We, therefore, find no error in the action of the Court below in sustaining the demurrers to each count of the declaration, and in entering the judgment for the defendant upon the refusal of the plaintiff to amend the declaration. But if the facts set out in the record be true, the plaintiff has substantial grounds of action against the defendant, and it would be a reproach to the administration of justice if he were denied the right to have his case heard upon its merits merely because of errors in the pleading, or mistake of judgment in the pleader in not making the proper amendments. In order to avoid such injustice, it is provided by Art. 5, § 22, Code, 1904, as follows: "In all cases where judgment shall be reversed or affirmed by the Court of Appeals, and it shall appear to the Court that a new trial ought to be had, such new trial shall be awarded, and a certified copy of the opinion and judgment of the Court of Appeals shall be transmitted forthwith to the Court from which the appeal is taken, to the end that said cause may be again tried as if it had never been tried; and no writ of procedendo, with transcript of record, shall be transmitted, as heretofore practiced."

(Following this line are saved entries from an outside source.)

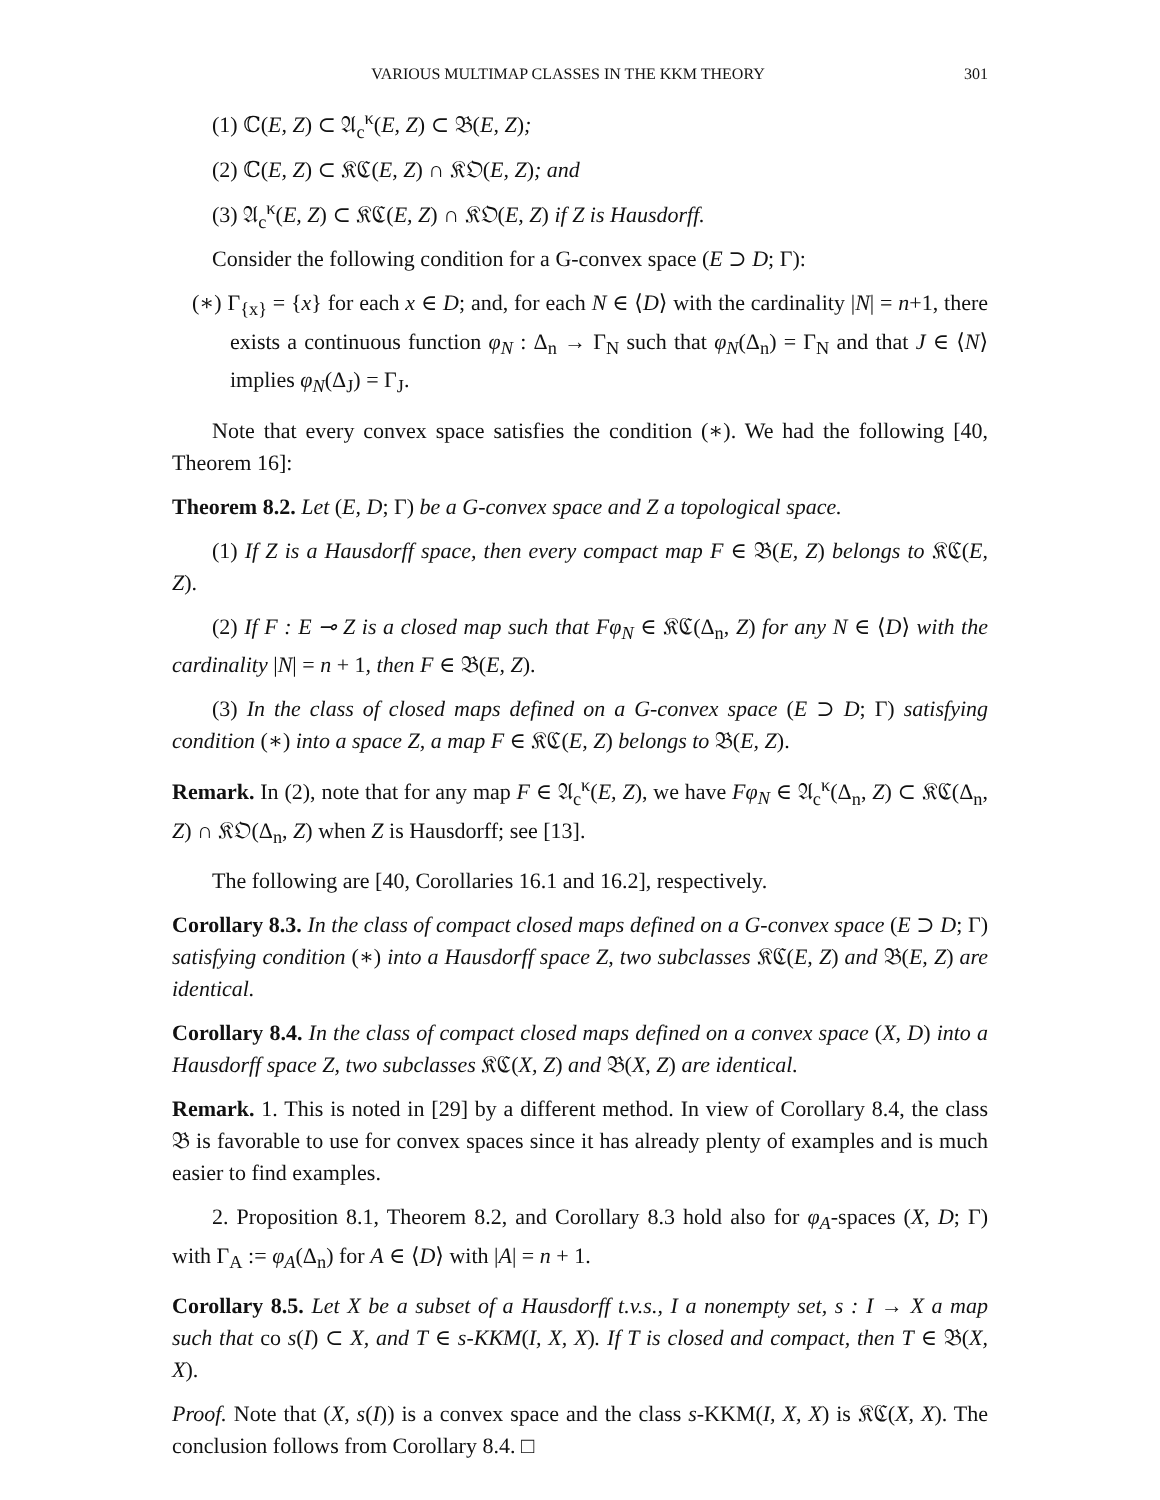VARIOUS MULTIMAP CLASSES IN THE KKM THEORY 301
(1) ℂ(E, Z) ⊂ 𝔄<sub>c</sub><sup>κ</sup>(E, Z) ⊂ 𝔅(E, Z);
(2) ℂ(E, Z) ⊂ 𝔎ℭ(E, Z) ∩ 𝔎𝔒(E, Z); and
(3) 𝔄<sub>c</sub><sup>κ</sup>(E, Z) ⊂ 𝔎ℭ(E, Z) ∩ 𝔎𝔒(E, Z) if Z is Hausdorff.
Consider the following condition for a G-convex space (E ⊃ D; Γ):
(∗) Γ<sub>{x}</sub> = {x} for each x ∈ D; and, for each N ∈ ⟨D⟩ with the cardinality |N| = n+1, there exists a continuous function φ<sub>N</sub> : Δ<sub>n</sub> → Γ<sub>N</sub> such that φ<sub>N</sub>(Δ<sub>n</sub>) = Γ<sub>N</sub> and that J ∈ ⟨N⟩ implies φ<sub>N</sub>(Δ<sub>J</sub>) = Γ<sub>J</sub>.
Note that every convex space satisfies the condition (∗). We had the following [40, Theorem 16]:
Theorem 8.2. Let (E, D; Γ) be a G-convex space and Z a topological space.
(1) If Z is a Hausdorff space, then every compact map F ∈ 𝔅(E, Z) belongs to 𝔎ℭ(E, Z).
(2) If F : E ⊸ Z is a closed map such that Fφ<sub>N</sub> ∈ 𝔎ℭ(Δ<sub>n</sub>, Z) for any N ∈ ⟨D⟩ with the cardinality |N| = n + 1, then F ∈ 𝔅(E, Z).
(3) In the class of closed maps defined on a G-convex space (E ⊃ D; Γ) satisfying condition (∗) into a space Z, a map F ∈ 𝔎ℭ(E, Z) belongs to 𝔅(E, Z).
Remark. In (2), note that for any map F ∈ 𝔄<sub>c</sub><sup>κ</sup>(E, Z), we have Fφ<sub>N</sub> ∈ 𝔄<sub>c</sub><sup>κ</sup>(Δ<sub>n</sub>, Z) ⊂ 𝔎ℭ(Δ<sub>n</sub>, Z) ∩ 𝔎𝔒(Δ<sub>n</sub>, Z) when Z is Hausdorff; see [13].
The following are [40, Corollaries 16.1 and 16.2], respectively.
Corollary 8.3. In the class of compact closed maps defined on a G-convex space (E ⊃ D; Γ) satisfying condition (∗) into a Hausdorff space Z, two subclasses 𝔎ℭ(E, Z) and 𝔅(E, Z) are identical.
Corollary 8.4. In the class of compact closed maps defined on a convex space (X, D) into a Hausdorff space Z, two subclasses 𝔎ℭ(X, Z) and 𝔅(X, Z) are identical.
Remark. 1. This is noted in [29] by a different method. In view of Corollary 8.4, the class 𝔅 is favorable to use for convex spaces since it has already plenty of examples and is much easier to find examples.
2. Proposition 8.1, Theorem 8.2, and Corollary 8.3 hold also for φ<sub>A</sub>-spaces (X, D; Γ) with Γ<sub>A</sub> := φ<sub>A</sub>(Δ<sub>n</sub>) for A ∈ ⟨D⟩ with |A| = n + 1.
Corollary 8.5. Let X be a subset of a Hausdorff t.v.s., I a nonempty set, s : I → X a map such that co s(I) ⊂ X, and T ∈ s-KKM(I, X, X). If T is closed and compact, then T ∈ 𝔅(X, X).
Proof. Note that (X, s(I)) is a convex space and the class s-KKM(I, X, X) is 𝔎ℭ(X, X). The conclusion follows from Corollary 8.4. □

It was said in Creager v. Hooper, 83 Md. 504, that under the above quoted section, "this Court is vested with discretionary power when in its judgment the ends of justice will be promoted, to remand a case to the lower Court for trial upon its merits. This is manifestly a case for the exercise of its discretion. The merits of the controversy have never been passed upon by the Court, nor has the case ever been in the condition that they could be passed upon, and not to remand it would be neither more nor less than a denial of justice." The case of the State, use of Dodson v. The Baltimore Lehigh R.R. Co., 77 Md. 489, presented a situation very similar to the one under consideration. In that case the plaintiff had filed an amended declaration to which the defendant demurred. The Court sustained the demurrer and entered judgment for the defendant. The plaintiff appealed. This Court held the pleading insufficient, and affirmed the judgment, but remanded the case for trial upon its merits. JUDGE BRYAN, who delivered the opinion of the Court, said: "We think it just, under the circumstances, to remand the case, in order that the declaration may be amended, and the case be brought to trial on its merits, although we shall affirm the judgment." The circumstances of this case, in our opinion, warrant the exercise of the discretionary power vested in this Court under the Act.
Judgment affirmed and cause remanded for a new trial, the appellant to pay the costs.